When we got home with our neatly packaged boxes of frozen grass-fed beef, I placed 3 pounds of stew meat in the refrigerator to thaw.  I was anxious to make beef stew and test their home raised product.  A few days later I made the stew and it was wonderful!  The meat was tender and flavorful.  I will post the stew recipe soon.

Why is it important to buy grass-fed pasture raised beef?  Cows are ruminants which means they were created to eat fiber filled grasses, plants and shrubs.  The beef you buy at the grocery store is from cows that were fed corn, soy and animal by-products (unless labeled otherwise).  Their systems were not made to process such starchy foods and as a result some animals become infected with disease so they are given a constant dosing of antibiotics.  These cows are also packed into commercial feed lots with not much room to move and stand in their own waste. Not only is pasture raised beef more natural, humane and eco-friendly, it is healthier for us. Grass-fed beef is lower in overall fat and has more omega 3 fats from the grass.  If you are interested in learning more about how beef and other foods are commercially produced in America, there are some great books and movies that discuss these topics.  A few I would recommend are The Omnivore's Dilemma, Food Inc., and, Animal, Vegetable, Miracle.  If you are interested in purchasing grass-fed beef from Butternut Woods farm please contact them at butternutwoods@gmail.com.  I know I will be buying another share this spring and visiting the farm again!
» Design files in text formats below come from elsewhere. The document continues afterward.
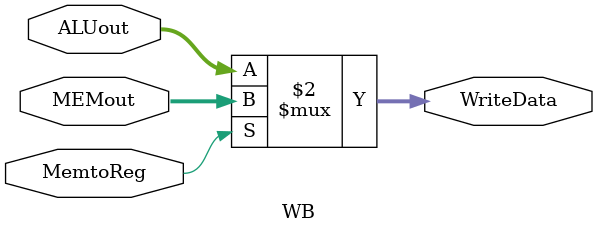
<source format=v>
`timescale 1ns / 1ps
module WB(
    input wire [31:0]ALUout,
    input wire [31:0]MEMout,
    //input wire MEMWB_RegWrite, //ID¿ÉÖ±½Ó´ÓMEM/WB»ñÈ¡£¬²»ÓÃ¹ýWB
    //input wire [4:0]MEMWB_WriteRegAddr, //ID¿ÉÖ±½Ó´ÓMEM/WB»ñÈ¡£¬²»ÓÃ¹ýWB
    input wire MemtoReg,
    
    //output wire [4:0]WriteRegAddr,
    output wire [31:0]WriteData
    );
    //assign WriteRegAddr = MEMWB_WriteRegAddr;
    assign WriteData = (MemtoReg == 1'b1) ? MEMout : ALUout;
endmodule

</source>
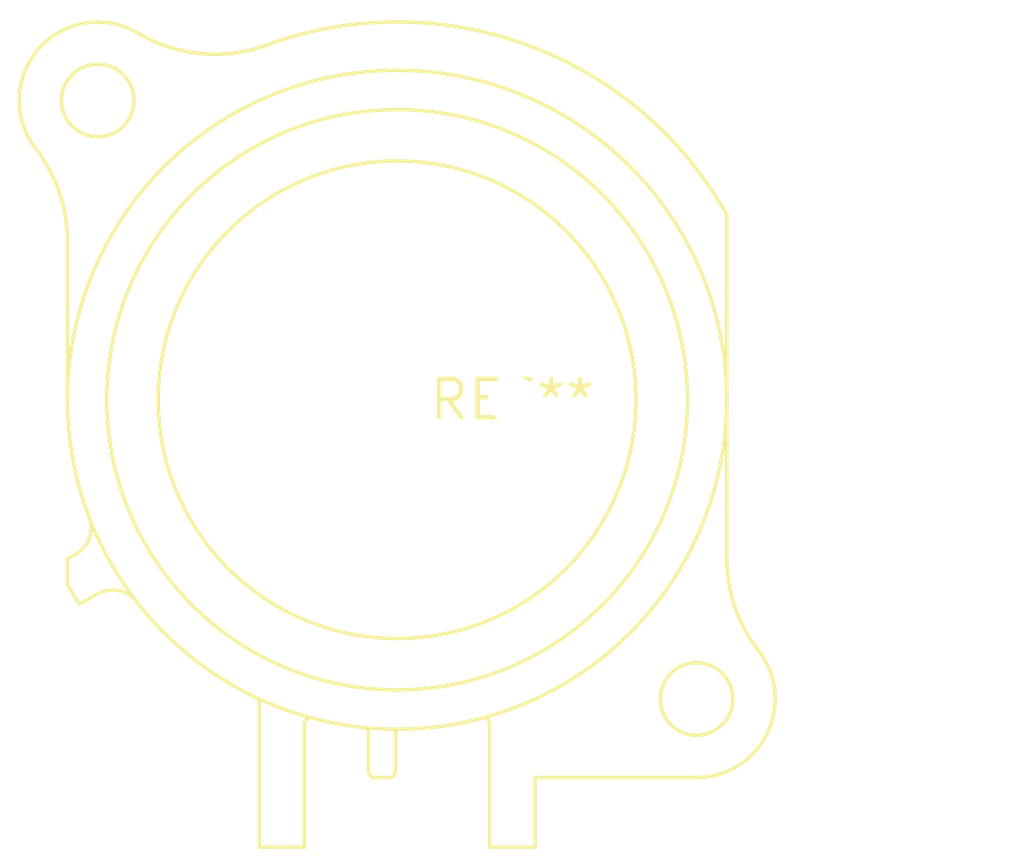
<source format=kicad_pcb>
(kicad_pcb (version 20240108) (generator pcbnew)

  (general
    (thickness 1.6)
  )

  (paper "A4")
  (layers
    (0 "F.Cu" signal)
    (31 "B.Cu" signal)
    (32 "B.Adhes" user "B.Adhesive")
    (33 "F.Adhes" user "F.Adhesive")
    (34 "B.Paste" user)
    (35 "F.Paste" user)
    (36 "B.SilkS" user "B.Silkscreen")
    (37 "F.SilkS" user "F.Silkscreen")
    (38 "B.Mask" user)
    (39 "F.Mask" user)
    (40 "Dwgs.User" user "User.Drawings")
    (41 "Cmts.User" user "User.Comments")
    (42 "Eco1.User" user "User.Eco1")
    (43 "Eco2.User" user "User.Eco2")
    (44 "Edge.Cuts" user)
    (45 "Margin" user)
    (46 "B.CrtYd" user "B.Courtyard")
    (47 "F.CrtYd" user "F.Courtyard")
    (48 "B.Fab" user)
    (49 "F.Fab" user)
    (50 "User.1" user)
    (51 "User.2" user)
    (52 "User.3" user)
    (53 "User.4" user)
    (54 "User.5" user)
    (55 "User.6" user)
    (56 "User.7" user)
    (57 "User.8" user)
    (58 "User.9" user)
  )

  (setup
    (pad_to_mask_clearance 0)
    (pcbplotparams
      (layerselection 0x00010fc_ffffffff)
      (plot_on_all_layers_selection 0x0000000_00000000)
      (disableapertmacros false)
      (usegerberextensions false)
      (usegerberattributes false)
      (usegerberadvancedattributes false)
      (creategerberjobfile false)
      (dashed_line_dash_ratio 12.000000)
      (dashed_line_gap_ratio 3.000000)
      (svgprecision 4)
      (plotframeref false)
      (viasonmask false)
      (mode 1)
      (useauxorigin false)
      (hpglpennumber 1)
      (hpglpenspeed 20)
      (hpglpendiameter 15.000000)
      (dxfpolygonmode false)
      (dxfimperialunits false)
      (dxfusepcbnewfont false)
      (psnegative false)
      (psa4output false)
      (plotreference false)
      (plotvalue false)
      (plotinvisibletext false)
      (sketchpadsonfab false)
      (subtractmaskfromsilk false)
      (outputformat 1)
      (mirror false)
      (drillshape 1)
      (scaleselection 1)
      (outputdirectory "")
    )
  )

  (net 0 "")

  (footprint "Jack_XLR_Neutrik_NC3FAAV_Vertical" (layer "F.Cu") (at 0 0))

)

</source>
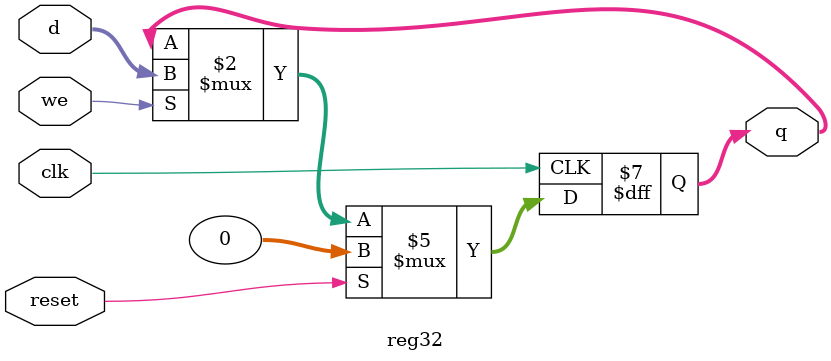
<source format=v>
`timescale 1ns/1ps

module reg32 (
    input clk,
    input reset,
    input we,
    input [31:0] d,
    output reg [31:0] q
);

always @(posedge clk) begin
    if (reset)
        q <= #1 32'b0;
    else if (we)
        q <= #1 d;
end

endmodule
</source>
We were greeted by the heritage breed Highland Cattle

Arriving at the farm
Tom and Amy


Both male and female Highland Cattle have horns.

Me enjoying the tour.

More cattle

Guarding a calf 

Tom's beautiful home was built using wood from the old barn they tore down.
Amy's husband John takes guests on a hayride through the pastures.

Box 1 of our beef share filled with roasts, steaks, ribs, and other cuts.

Box 2 of our beef share filled with ground beef.